▶ Tarefas a fazer:
**A)** No texto sobre marketing, quais são os quatro Ps do manual tradicional do marketing?
**B)** Nos registros, troque "county" por "district" no trecho que vai da linha com "## HRI Results" até a linha com "Converter - Figma Plugin", sem mudar mais nada. Reescreva apenas esse trecho e deixe as imagens de fora.

▶ Texto:
::::::::::
Empreendedor e especialista em mídias digitais, vice-presidente da SapientNitro para a América Latina, Tripoli falou na edição deste mês do Arena do Marketing, programa da "TV Folha" com transmissão ao vivo e que foi ao ar na quarta (16). O bate-papo teve ainda a presença de Ismael Rocha, diretor acadêmico de graduação da ESPM-SP.



Definição
O advento digital mudou a dinâmica do nosso dia a dia, e as marcas não conseguem mais manter a sua relevância só pela mensagem que entregam e mostrar que estão ali para fazer alguma coisa ou gerar um valor para aquelas pessoas. O manual tradicional do marketing, focado nos quatro Ps [produto, preço, praça e promoção], está completamente desatualizado. Cada um de nós virou um emissor de mensagem, não só um receptor. A gente saiu de uma posição passiva em que éramos impactados pelos meios de massa e passou a ser ativo e a influenciar na decisão de compra de outros consumidores. O sonho de consumo de uma empresa é que os clientes voluntariamente recomendem seu produto para os amigos.
::::::::::
▶ Dados para revisão:

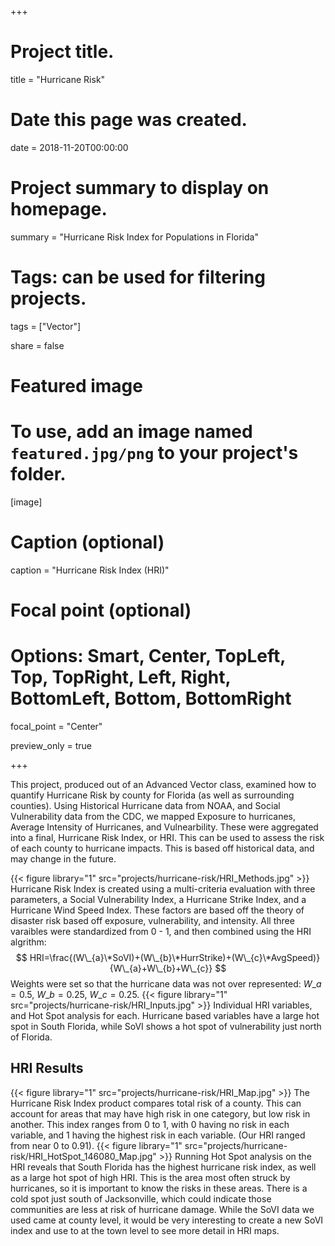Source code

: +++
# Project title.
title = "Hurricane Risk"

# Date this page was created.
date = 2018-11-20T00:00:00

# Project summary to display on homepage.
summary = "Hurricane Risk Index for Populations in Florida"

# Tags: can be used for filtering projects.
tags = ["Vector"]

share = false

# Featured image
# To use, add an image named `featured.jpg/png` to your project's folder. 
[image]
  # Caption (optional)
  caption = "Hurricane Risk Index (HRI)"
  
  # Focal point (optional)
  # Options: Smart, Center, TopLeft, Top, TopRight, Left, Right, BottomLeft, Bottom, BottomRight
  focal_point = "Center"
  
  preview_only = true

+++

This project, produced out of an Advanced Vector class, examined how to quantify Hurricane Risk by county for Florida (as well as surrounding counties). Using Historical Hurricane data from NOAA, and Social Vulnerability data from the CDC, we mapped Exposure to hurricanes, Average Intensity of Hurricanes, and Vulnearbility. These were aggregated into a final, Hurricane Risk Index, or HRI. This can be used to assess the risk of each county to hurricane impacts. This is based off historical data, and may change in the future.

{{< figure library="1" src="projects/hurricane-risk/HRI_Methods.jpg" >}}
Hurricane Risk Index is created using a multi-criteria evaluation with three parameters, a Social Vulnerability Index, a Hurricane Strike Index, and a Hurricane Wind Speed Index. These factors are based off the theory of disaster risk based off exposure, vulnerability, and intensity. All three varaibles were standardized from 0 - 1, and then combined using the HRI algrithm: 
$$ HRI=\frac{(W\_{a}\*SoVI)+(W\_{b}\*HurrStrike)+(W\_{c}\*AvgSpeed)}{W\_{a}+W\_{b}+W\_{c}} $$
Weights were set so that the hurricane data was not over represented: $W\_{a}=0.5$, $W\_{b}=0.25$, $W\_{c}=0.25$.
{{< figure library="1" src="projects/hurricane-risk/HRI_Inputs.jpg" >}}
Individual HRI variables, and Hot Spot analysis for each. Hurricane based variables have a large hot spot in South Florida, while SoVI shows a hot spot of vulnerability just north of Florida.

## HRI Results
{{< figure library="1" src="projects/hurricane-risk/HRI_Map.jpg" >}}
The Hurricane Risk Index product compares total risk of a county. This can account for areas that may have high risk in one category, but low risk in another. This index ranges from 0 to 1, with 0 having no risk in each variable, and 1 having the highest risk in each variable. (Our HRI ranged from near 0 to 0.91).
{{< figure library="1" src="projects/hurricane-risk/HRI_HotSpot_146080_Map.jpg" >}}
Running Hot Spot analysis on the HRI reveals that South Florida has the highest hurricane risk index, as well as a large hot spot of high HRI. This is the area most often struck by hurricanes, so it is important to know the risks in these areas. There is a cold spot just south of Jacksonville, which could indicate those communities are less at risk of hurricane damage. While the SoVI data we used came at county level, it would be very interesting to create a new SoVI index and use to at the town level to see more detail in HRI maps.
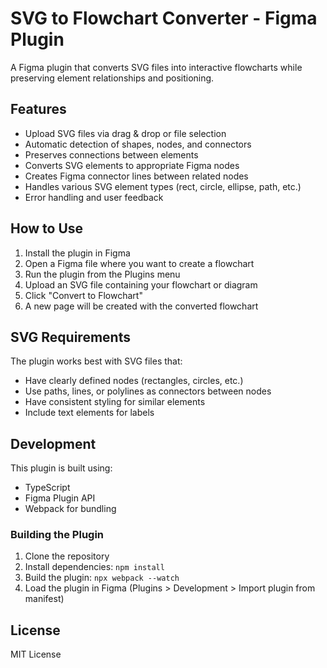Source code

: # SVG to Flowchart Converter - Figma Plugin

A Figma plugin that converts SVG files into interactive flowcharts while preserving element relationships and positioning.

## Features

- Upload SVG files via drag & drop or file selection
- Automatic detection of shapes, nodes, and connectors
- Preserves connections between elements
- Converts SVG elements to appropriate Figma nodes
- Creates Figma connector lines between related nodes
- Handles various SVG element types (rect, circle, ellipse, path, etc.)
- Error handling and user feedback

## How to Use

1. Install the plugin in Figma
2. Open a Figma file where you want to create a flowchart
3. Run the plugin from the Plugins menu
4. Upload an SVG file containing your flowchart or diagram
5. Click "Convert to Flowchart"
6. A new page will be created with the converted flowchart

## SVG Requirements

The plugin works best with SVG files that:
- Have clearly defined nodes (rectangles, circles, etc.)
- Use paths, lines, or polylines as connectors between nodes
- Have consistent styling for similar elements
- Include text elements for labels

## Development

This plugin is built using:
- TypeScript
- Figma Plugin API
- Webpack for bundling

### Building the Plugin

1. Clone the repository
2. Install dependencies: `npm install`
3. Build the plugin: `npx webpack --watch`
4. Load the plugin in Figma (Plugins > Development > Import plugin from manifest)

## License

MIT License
::::::::::
▶ Resultados das tarefas:
**A)** Produto, preço, praça e promoção.

**B)**
## HRI Results
{{< figure library="1" src="projects/hurricane-risk/HRI_Map.jpg" >}}
The Hurricane Risk Index product compares total risk of a district. This can account for areas that may have high risk in one category, but low risk in another. This index ranges from 0 to 1, with 0 having no risk in each variable, and 1 having the highest risk in each variable. (Our HRI ranged from near 0 to 0.91).
{{< figure library="1" src="projects/hurricane-risk/HRI_HotSpot_146080_Map.jpg" >}}
Running Hot Spot analysis on the HRI reveals that South Florida has the highest hurricane risk index, as well as a large hot spot of high HRI. This is the area most often struck by hurricanes, so it is important to know the risks in these areas. There is a cold spot just south of Jacksonville, which could indicate those communities are less at risk of hurricane damage. While the SoVI data we used came at district level, it would be very interesting to create a new SoVI index and use to at the town level to see more detail in HRI maps.
Source code

: # SVG to Flowchart Converter - Figma Plugin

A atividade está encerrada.